O decreto 9.527/2018, recentemente assinado por Michel Temer (MDB), poderá permitir a perseguição a movimentos sociais e entidades que representam os trabalhadores e minorias; nova lei, que trata da criação de uma força-tarefa de inteligência para o enfrentamento ao crime organizado no Brasil, poderia ser usada por um governo extremista para criminalização dos movimentos sociais, segundo ativistas

Decreto de Temer pode ser usado para criminalizar movimentos sociais
Decreto de Temer pode ser usado para criminalizar movimentos sociais

Da RBA - O decreto 9.527/2018, recentemente assinado por Michel Temer (MDB), poderá permitir a perseguição a movimentos sociais e entidades que representam os trabalhadores e minorias. A nova lei, que trata da criação de uma força-tarefa de inteligência para o enfrentamento ao crime organizado no Brasil, poderia ser usada por um governo extremista para criminalização dos movimentos sociais, segundo ativistas.

Publicado em 16 de outubro no Diário Oficial da União, o conteúdo do decreto estava previsto no âmbito da criação do Sistema Único de Segurança Pública (SUSP), mas a falta de definição sobre o conceito de atividade terrorista pode ser uma brecha para a atuação de membros do Executivo e do Legislativo contra organizações como o Movimento dos Trabalhadores Sem Terra (MST) e Movimento dos Trabalhadores Sem teto (MTST).

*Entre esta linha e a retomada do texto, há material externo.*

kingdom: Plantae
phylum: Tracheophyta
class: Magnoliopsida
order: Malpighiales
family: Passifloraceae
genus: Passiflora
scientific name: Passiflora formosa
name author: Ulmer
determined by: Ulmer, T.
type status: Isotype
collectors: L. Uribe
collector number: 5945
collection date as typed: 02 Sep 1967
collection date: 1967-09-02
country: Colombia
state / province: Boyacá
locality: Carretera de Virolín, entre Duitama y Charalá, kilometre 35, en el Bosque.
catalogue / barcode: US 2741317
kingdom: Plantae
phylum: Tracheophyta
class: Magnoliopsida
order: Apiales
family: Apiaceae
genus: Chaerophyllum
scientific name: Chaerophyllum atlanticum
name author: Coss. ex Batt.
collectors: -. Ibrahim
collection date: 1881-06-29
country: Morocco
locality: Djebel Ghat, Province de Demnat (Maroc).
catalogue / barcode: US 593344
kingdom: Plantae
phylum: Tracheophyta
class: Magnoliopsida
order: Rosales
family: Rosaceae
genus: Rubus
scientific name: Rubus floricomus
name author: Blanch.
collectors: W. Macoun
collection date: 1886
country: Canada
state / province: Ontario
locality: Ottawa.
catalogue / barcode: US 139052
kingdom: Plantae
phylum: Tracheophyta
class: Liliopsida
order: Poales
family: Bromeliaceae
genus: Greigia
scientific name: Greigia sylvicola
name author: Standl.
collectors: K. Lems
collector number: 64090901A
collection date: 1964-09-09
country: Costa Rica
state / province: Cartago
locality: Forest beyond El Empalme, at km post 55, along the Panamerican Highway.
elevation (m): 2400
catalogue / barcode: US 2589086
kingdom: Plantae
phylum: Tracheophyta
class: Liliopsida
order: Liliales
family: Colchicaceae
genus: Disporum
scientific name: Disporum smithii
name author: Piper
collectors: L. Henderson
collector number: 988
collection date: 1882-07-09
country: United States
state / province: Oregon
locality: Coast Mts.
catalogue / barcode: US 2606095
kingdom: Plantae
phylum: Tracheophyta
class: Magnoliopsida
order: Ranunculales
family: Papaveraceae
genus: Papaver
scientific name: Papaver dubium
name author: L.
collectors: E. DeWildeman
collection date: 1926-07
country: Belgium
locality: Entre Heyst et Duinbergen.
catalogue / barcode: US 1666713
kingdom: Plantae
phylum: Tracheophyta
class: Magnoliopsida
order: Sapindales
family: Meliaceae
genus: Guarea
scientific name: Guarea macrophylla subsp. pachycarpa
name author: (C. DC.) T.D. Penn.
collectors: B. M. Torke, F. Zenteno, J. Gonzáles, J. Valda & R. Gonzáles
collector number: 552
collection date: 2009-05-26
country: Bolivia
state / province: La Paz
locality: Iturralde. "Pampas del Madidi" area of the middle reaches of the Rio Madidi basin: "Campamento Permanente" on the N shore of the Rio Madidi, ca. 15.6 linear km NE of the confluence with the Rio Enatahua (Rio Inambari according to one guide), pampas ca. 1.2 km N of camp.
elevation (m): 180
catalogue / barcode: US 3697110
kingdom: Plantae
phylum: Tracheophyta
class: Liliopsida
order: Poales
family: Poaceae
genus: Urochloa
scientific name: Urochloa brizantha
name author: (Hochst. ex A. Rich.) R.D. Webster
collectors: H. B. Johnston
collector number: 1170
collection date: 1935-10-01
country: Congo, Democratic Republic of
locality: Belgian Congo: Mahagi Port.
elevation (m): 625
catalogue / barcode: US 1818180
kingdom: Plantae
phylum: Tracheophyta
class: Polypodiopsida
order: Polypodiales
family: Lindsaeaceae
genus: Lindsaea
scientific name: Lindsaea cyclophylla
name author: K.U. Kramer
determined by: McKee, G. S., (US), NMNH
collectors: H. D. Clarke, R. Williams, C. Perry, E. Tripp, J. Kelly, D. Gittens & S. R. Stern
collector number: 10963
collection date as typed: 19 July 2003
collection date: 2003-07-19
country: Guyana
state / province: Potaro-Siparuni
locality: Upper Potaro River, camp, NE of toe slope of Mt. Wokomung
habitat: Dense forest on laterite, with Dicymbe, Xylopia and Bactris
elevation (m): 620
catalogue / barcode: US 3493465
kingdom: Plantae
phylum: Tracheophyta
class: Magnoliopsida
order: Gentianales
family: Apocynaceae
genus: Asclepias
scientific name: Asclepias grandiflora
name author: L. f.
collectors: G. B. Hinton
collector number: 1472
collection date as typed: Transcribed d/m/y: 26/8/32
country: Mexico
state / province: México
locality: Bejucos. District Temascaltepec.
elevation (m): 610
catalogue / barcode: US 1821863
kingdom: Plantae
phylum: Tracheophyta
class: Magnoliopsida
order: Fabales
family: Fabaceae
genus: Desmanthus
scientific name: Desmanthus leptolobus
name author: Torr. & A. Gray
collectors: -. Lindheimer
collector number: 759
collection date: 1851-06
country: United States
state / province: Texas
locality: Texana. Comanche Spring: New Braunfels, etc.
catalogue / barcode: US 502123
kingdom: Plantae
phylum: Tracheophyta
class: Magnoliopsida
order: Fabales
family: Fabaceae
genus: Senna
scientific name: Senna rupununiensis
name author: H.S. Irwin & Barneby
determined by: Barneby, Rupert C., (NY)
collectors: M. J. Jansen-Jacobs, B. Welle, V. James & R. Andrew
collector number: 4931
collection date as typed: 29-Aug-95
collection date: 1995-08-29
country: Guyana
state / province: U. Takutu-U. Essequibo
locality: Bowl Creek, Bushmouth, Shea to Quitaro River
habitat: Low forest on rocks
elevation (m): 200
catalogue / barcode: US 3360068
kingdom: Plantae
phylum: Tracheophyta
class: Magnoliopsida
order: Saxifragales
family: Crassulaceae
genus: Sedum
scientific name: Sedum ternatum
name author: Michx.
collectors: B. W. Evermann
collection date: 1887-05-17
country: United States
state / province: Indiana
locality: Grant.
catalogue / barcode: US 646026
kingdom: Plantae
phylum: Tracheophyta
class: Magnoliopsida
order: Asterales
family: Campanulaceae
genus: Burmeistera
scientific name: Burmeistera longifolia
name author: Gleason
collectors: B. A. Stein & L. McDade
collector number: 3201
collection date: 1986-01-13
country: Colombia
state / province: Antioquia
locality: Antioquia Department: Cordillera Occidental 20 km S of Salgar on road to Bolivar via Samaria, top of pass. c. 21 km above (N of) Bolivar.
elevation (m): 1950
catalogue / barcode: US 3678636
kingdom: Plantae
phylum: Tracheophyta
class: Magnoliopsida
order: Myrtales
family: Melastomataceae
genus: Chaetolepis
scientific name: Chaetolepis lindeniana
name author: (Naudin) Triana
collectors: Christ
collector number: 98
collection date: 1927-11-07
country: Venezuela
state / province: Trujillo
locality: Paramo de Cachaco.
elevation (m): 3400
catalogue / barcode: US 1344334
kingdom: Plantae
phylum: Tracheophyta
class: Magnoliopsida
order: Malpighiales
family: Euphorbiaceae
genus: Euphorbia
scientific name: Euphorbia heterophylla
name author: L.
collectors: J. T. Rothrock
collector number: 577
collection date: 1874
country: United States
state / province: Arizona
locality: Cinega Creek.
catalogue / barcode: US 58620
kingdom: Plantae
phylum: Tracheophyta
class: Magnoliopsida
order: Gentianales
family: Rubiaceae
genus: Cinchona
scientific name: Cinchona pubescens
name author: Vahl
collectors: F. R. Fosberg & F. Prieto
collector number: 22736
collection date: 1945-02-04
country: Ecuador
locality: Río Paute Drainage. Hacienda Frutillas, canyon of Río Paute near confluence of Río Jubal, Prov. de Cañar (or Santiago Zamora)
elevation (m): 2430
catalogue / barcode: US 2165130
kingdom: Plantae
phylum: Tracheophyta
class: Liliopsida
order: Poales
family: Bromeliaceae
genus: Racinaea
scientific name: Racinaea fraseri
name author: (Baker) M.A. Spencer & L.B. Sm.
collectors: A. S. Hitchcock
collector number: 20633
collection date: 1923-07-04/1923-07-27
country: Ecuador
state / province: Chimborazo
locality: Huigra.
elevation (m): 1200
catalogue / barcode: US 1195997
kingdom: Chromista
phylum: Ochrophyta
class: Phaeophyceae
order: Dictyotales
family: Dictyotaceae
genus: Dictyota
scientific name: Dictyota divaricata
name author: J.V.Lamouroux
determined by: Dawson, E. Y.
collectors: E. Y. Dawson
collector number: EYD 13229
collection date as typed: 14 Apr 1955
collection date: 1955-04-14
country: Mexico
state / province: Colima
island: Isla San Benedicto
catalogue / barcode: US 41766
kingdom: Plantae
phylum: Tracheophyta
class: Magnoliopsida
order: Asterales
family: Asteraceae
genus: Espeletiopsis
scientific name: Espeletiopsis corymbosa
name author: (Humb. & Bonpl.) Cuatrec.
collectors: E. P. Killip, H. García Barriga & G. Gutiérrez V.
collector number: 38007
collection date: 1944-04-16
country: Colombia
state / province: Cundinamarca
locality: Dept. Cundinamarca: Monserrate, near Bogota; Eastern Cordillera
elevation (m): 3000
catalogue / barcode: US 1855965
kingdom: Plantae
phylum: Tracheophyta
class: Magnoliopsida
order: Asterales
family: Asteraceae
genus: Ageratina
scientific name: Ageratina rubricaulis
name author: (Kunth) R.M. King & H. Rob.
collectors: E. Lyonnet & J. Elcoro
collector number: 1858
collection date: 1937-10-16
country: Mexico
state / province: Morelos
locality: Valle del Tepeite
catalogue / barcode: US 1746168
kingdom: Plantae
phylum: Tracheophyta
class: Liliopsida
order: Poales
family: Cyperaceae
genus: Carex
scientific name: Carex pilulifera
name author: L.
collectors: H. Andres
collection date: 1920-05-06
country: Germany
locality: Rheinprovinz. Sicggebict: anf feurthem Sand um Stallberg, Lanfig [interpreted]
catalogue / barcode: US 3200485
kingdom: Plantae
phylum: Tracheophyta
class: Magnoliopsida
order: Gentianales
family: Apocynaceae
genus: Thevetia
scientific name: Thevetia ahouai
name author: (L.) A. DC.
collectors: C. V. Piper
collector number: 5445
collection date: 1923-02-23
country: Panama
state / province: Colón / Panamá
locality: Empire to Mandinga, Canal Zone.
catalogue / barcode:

Em entrevista ao repórter Uélson Kalinovski, do Seu Jornal, da TVT, o representante do Conselho Nacional dos Direitos Humanos (CNDH) Leo Pinho, criticou o fato de a legislação não estar associada à atual a lei 12.850/2013, que tipifica o crime organizado. "Isso já tiraria de cara as organizações e movimentos sociais", afirma, rejeitando também a inclusão das Forças Armadas e do Gabinete de Segurança Institucional (GSI), chefiado pelo general do Exército Sérgio Etchegoyen, na força-tarefa.